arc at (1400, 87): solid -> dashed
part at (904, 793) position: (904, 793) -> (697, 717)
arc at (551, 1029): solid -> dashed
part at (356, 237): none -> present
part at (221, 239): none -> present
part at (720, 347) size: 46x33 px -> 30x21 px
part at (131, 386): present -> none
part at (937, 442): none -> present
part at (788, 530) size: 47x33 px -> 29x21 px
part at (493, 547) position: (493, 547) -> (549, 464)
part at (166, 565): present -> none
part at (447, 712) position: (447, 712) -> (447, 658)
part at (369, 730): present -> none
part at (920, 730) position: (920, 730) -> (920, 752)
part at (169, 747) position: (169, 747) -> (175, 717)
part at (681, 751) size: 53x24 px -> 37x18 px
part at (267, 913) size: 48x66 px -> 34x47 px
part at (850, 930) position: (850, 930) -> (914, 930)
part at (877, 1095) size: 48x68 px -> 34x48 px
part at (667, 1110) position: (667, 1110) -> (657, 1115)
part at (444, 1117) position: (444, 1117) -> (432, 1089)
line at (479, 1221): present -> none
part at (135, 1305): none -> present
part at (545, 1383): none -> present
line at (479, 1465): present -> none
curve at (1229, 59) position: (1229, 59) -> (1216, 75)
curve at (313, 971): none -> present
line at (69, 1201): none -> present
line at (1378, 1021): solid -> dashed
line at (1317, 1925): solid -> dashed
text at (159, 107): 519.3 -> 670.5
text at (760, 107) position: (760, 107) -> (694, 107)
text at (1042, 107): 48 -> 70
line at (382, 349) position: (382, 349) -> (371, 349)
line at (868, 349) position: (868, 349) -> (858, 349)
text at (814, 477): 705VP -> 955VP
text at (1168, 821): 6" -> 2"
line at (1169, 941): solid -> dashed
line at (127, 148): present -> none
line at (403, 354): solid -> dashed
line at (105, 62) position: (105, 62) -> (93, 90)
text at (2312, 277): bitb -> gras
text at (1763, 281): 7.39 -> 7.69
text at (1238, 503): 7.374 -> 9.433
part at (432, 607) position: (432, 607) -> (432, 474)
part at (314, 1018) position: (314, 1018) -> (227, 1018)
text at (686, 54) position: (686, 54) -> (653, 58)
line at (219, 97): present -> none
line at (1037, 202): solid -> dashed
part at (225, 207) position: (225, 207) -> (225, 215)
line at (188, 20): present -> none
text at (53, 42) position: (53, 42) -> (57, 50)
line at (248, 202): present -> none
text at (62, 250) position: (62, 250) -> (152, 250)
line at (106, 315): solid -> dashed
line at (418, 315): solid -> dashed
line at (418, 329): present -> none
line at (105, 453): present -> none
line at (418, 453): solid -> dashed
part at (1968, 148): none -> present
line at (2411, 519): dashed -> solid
⁂
Short problem: Please copy every row above word for word, with no changes.

Complete answer:
arc at (1400, 87): solid -> dashed
part at (904, 793) position: (904, 793) -> (697, 717)
arc at (551, 1029): solid -> dashed
part at (356, 237): none -> present
part at (221, 239): none -> present
part at (720, 347) size: 46x33 px -> 30x21 px
part at (131, 386): present -> none
part at (937, 442): none -> present
part at (788, 530) size: 47x33 px -> 29x21 px
part at (493, 547) position: (493, 547) -> (549, 464)
part at (166, 565): present -> none
part at (447, 712) position: (447, 712) -> (447, 658)
part at (369, 730): present -> none
part at (920, 730) position: (920, 730) -> (920, 752)
part at (169, 747) position: (169, 747) -> (175, 717)
part at (681, 751) size: 53x24 px -> 37x18 px
part at (267, 913) size: 48x66 px -> 34x47 px
part at (850, 930) position: (850, 930) -> (914, 930)
part at (877, 1095) size: 48x68 px -> 34x48 px
part at (667, 1110) position: (667, 1110) -> (657, 1115)
part at (444, 1117) position: (444, 1117) -> (432, 1089)
line at (479, 1221): present -> none
part at (135, 1305): none -> present
part at (545, 1383): none -> present
line at (479, 1465): present -> none
curve at (1229, 59) position: (1229, 59) -> (1216, 75)
curve at (313, 971): none -> present
line at (69, 1201): none -> present
line at (1378, 1021): solid -> dashed
line at (1317, 1925): solid -> dashed
text at (159, 107): 519.3 -> 670.5
text at (760, 107) position: (760, 107) -> (694, 107)
text at (1042, 107): 48 -> 70
line at (382, 349) position: (382, 349) -> (371, 349)
line at (868, 349) position: (868, 349) -> (858, 349)
text at (814, 477): 705VP -> 955VP
text at (1168, 821): 6" -> 2"
line at (1169, 941): solid -> dashed
line at (127, 148): present -> none
line at (403, 354): solid -> dashed
line at (105, 62) position: (105, 62) -> (93, 90)
text at (2312, 277): bitb -> gras
text at (1763, 281): 7.39 -> 7.69
text at (1238, 503): 7.374 -> 9.433
part at (432, 607) position: (432, 607) -> (432, 474)
part at (314, 1018) position: (314, 1018) -> (227, 1018)
text at (686, 54) position: (686, 54) -> (653, 58)
line at (219, 97): present -> none
line at (1037, 202): solid -> dashed
part at (225, 207) position: (225, 207) -> (225, 215)
line at (188, 20): present -> none
text at (53, 42) position: (53, 42) -> (57, 50)
line at (248, 202): present -> none
text at (62, 250) position: (62, 250) -> (152, 250)
line at (106, 315): solid -> dashed
line at (418, 315): solid -> dashed
line at (418, 329): present -> none
line at (105, 453): present -> none
line at (418, 453): solid -> dashed
part at (1968, 148): none -> present
line at (2411, 519): dashed -> solid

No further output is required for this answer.